_Data under study_:
● ● ● ●

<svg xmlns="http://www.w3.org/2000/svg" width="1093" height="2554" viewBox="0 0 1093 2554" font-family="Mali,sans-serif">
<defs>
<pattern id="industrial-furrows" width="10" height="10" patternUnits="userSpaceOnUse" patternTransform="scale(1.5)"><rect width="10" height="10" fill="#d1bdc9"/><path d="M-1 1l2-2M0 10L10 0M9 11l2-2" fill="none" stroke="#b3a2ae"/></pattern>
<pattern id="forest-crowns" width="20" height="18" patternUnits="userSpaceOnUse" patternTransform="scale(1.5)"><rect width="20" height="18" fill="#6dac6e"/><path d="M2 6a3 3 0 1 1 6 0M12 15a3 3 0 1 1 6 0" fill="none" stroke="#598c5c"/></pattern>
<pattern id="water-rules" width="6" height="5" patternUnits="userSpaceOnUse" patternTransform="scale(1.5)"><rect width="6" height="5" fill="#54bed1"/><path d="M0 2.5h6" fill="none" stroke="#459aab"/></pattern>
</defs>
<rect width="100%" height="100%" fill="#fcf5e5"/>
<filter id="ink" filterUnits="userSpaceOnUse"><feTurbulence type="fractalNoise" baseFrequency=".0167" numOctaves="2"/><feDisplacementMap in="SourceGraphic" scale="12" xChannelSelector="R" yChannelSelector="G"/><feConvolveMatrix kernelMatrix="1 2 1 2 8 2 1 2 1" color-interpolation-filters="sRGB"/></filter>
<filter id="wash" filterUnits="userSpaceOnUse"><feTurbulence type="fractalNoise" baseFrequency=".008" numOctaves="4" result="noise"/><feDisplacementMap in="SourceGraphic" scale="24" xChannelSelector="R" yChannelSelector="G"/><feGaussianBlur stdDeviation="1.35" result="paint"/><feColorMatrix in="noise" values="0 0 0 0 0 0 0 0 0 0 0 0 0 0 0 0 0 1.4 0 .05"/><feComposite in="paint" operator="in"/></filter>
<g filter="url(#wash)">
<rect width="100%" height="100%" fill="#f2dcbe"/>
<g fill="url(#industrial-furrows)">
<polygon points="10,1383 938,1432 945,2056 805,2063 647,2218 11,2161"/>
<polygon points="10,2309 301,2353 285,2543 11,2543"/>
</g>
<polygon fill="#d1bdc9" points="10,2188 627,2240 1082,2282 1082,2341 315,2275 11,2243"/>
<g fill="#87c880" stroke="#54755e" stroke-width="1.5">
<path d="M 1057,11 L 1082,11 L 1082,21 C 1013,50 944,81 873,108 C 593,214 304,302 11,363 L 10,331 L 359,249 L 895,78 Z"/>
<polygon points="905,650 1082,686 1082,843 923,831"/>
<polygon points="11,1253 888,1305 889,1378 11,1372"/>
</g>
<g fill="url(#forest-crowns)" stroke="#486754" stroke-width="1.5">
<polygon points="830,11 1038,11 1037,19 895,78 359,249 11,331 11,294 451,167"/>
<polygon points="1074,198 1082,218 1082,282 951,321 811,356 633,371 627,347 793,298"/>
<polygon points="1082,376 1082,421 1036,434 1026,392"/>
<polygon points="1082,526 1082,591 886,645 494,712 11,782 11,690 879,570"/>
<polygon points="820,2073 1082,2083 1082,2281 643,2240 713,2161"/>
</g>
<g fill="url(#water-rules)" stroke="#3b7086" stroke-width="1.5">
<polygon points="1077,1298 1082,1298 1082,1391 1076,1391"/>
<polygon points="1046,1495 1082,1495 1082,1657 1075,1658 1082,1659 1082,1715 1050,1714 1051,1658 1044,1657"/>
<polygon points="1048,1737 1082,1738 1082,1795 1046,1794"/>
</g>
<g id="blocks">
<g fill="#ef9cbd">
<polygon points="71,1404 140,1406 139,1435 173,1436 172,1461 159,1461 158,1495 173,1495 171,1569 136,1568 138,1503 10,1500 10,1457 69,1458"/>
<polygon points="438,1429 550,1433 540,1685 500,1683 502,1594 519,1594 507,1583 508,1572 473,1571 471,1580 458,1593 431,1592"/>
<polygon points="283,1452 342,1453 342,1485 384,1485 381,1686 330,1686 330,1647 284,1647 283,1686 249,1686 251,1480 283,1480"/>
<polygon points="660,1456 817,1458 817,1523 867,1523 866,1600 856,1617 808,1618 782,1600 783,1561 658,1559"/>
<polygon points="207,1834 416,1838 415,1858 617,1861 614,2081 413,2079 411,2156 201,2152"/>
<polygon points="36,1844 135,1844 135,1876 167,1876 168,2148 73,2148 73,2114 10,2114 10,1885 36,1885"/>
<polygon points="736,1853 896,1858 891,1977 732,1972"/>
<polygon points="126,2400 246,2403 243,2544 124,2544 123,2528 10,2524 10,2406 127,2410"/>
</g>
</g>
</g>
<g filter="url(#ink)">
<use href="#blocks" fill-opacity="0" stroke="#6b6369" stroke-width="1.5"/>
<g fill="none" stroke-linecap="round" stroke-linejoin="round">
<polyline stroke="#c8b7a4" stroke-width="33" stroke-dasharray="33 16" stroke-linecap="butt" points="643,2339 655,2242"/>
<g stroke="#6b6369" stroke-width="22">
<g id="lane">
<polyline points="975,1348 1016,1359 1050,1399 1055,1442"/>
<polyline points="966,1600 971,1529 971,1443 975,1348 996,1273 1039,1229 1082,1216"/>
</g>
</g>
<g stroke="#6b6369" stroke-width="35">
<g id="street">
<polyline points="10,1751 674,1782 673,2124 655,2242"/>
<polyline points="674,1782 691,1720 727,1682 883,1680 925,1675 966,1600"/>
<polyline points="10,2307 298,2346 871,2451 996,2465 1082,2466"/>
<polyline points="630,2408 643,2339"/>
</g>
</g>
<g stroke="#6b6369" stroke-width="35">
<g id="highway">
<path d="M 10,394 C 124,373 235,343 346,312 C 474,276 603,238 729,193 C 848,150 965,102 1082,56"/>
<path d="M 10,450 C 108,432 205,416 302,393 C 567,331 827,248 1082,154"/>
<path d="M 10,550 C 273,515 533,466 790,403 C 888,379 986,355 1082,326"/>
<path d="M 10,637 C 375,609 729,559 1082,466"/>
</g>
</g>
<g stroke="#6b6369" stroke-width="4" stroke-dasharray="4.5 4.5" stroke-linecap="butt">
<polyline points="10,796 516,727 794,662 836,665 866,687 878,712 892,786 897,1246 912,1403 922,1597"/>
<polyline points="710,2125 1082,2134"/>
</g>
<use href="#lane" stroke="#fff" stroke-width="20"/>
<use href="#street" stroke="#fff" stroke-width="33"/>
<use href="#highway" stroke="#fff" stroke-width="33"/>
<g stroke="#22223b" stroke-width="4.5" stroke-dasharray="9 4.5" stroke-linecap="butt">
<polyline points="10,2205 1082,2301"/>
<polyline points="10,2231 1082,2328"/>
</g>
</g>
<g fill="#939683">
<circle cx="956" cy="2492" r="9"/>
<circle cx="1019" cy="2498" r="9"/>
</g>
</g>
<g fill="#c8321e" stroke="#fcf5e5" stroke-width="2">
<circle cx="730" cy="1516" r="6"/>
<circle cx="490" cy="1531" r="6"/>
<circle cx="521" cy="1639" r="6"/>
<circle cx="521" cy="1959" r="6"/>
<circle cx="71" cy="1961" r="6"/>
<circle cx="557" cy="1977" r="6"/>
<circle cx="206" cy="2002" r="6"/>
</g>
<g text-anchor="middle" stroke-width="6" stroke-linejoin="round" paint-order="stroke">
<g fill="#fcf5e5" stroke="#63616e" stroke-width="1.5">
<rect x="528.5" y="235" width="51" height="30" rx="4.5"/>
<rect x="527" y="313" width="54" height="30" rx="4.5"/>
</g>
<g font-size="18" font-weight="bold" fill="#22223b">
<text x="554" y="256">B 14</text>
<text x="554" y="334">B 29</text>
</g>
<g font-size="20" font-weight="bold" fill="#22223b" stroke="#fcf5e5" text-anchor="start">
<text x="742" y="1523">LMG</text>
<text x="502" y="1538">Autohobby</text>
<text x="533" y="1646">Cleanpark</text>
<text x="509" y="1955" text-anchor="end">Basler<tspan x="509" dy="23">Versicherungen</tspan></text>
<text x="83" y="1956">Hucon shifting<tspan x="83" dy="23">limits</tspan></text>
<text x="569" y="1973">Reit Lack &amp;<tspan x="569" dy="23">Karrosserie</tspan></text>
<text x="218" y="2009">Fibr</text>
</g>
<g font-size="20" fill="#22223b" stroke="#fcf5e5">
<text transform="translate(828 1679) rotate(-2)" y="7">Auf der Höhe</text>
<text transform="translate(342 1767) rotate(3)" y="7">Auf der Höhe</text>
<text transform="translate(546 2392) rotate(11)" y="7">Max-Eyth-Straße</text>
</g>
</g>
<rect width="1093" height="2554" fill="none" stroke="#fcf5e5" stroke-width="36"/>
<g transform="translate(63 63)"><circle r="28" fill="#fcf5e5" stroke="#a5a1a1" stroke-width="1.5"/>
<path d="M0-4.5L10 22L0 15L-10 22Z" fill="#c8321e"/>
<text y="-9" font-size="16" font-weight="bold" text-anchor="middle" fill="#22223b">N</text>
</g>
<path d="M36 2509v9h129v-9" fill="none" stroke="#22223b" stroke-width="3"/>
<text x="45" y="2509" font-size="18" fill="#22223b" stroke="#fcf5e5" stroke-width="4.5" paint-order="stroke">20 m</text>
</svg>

● ● ● ●

_Work order_: When the string "numOctaves" appears in a line of the records above, that line is to be copied.

_Answer for this exercise_:
<filter id="ink" filterUnits="userSpaceOnUse"><feTurbulence type="fractalNoise" baseFrequency=".0167" numOctaves="2"/><feDisplacementMap in="SourceGraphic" scale="12" xChannelSelector="R" yChannelSelector="G"/><feConvolveMatrix kernelMatrix="1 2 1 2 8 2 1 2 1" color-interpolation-filters="sRGB"/></filter>
<filter id="wash" filterUnits="userSpaceOnUse"><feTurbulence type="fractalNoise" baseFrequency=".008" numOctaves="4" result="noise"/><feDisplacementMap in="SourceGraphic" scale="24" xChannelSelector="R" yChannelSelector="G"/><feGaussianBlur stdDeviation="1.35" result="paint"/><feColorMatrix in="noise" values="0 0 0 0 0 0 0 0 0 0 0 0 0 0 0 0 0 1.4 0 .05"/><feComposite in="paint" operator="in"/></filter>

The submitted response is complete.